**EXERCISE DESCRIPTION**. Repeat the entries exactly as they appear.
DATASET section start
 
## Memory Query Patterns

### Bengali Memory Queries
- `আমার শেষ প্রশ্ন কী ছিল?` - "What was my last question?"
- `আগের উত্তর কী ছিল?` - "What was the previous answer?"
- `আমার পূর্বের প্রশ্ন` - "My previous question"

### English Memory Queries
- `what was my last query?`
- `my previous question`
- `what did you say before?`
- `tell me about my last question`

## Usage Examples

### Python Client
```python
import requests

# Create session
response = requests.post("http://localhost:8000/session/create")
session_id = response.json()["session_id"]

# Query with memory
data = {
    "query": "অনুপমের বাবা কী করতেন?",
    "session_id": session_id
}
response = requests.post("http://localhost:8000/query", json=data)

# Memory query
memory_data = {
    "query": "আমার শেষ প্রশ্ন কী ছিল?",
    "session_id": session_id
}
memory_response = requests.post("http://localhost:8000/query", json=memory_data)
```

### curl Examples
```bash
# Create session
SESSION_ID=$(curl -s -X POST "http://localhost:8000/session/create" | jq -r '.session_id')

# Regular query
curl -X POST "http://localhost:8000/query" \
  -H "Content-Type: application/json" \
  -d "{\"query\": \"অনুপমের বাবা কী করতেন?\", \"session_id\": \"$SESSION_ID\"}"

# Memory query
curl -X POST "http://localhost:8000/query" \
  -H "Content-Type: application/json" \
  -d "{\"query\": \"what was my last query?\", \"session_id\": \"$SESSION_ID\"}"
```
DATASET section end
**REPLY TO THE TASK**.
## Memory Query Patterns

### Bengali Memory Queries
- `আমার শেষ প্রশ্ন কী ছিল?` - "What was my last question?"
- `আগের উত্তর কী ছিল?` - "What was the previous answer?"
- `আমার পূর্বের প্রশ্ন` - "My previous question"

### English Memory Queries
- `what was my last query?`
- `my previous question`
- `what did you say before?`
- `tell me about my last question`

## Usage Examples

### Python Client
```python
import requests

# Create session
response = requests.post("http://localhost:8000/session/create")
session_id = response.json()["session_id"]

# Query with memory
data = {
    "query": "অনুপমের বাবা কী করতেন?",
    "session_id": session_id
}
response = requests.post("http://localhost:8000/query", json=data)

# Memory query
memory_data = {
    "query": "আমার শেষ প্রশ্ন কী ছিল?",
    "session_id": session_id
}
memory_response = requests.post("http://localhost:8000/query", json=memory_data)
```

### curl Examples
```bash
# Create session
SESSION_ID=$(curl -s -X POST "http://localhost:8000/session/create" | jq -r '.session_id')

# Regular query
curl -X POST "http://localhost:8000/query" \
  -H "Content-Type: application/json" \
  -d "{\"query\": \"অনুপমের বাবা কী করতেন?\", \"session_id\": \"$SESSION_ID\"}"

# Memory query
curl -X POST "http://localhost:8000/query" \
  -H "Content-Type: application/json" \
  -d "{\"query\": \"what was my last query?\", \"session_id\": \"$SESSION_ID\"}"
```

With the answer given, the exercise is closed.